05 September 2008
Budgetary control in the Department for Environment, Food and Rural Affairs has come under fire from the Public Accounts Committee.
Between 2006 and 2008, Defra planned spending in excess of its actual funds, with a detrimental effect on service delivery, according to a PAC report published on September 4.
Mid-year budget reductions of £170m in 2006/07 meant that the Marine and Fisheries Agency had to defer its vessel decommissioning grants scheme for trawler owners intending to leave the fishing industry.
PAC chair Edward Leigh said: 'This is a clear example of poor financial management harming the delivery of services. The department has now established more rigorous financial and outcome monitoring systems but the many lessons of what had gone wrong should be closely studied.'
The committee conceded that unexpected events, such as floods and outbreaks of animal disease, put a strain on the £3.6bn budget.
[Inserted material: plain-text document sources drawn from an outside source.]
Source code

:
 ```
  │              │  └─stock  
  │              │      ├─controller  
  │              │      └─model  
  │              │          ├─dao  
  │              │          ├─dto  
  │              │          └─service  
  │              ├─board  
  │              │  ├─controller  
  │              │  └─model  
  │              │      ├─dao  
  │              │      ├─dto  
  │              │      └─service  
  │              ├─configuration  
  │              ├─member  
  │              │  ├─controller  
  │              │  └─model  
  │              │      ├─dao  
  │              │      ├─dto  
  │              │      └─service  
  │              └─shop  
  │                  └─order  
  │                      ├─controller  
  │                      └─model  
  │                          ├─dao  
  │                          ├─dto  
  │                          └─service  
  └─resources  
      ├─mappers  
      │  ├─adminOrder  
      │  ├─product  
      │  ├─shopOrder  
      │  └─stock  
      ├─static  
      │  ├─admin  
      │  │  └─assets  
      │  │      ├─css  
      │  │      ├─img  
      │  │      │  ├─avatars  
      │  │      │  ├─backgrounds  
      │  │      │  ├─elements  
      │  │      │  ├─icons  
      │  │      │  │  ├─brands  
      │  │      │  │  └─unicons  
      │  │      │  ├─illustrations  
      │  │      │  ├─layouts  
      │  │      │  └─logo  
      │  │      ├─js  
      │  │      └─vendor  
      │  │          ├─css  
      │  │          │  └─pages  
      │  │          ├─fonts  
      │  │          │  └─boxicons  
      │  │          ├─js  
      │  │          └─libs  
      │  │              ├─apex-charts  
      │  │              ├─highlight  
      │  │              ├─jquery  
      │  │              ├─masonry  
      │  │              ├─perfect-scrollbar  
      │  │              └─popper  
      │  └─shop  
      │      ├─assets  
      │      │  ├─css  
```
Nonetheless, it said, Defra needed to establish a 'taut financial management culture'.
According to the report, Defra failed to allocate final budgets to each of its business areas until halfway through the 2007/08 financial year, precisely because planned expenditure was in excess of the funds provided.
Budget-holders did not declare all financial commitments from the outset, and the costs of the unforeseen floods and the outbreaks of animal disease had to be managed.
The report also conceded that the department's problems in managing its spending were exacerbated by the challenges of sponsoring 31 delivery bodies, each with its own administrative functions.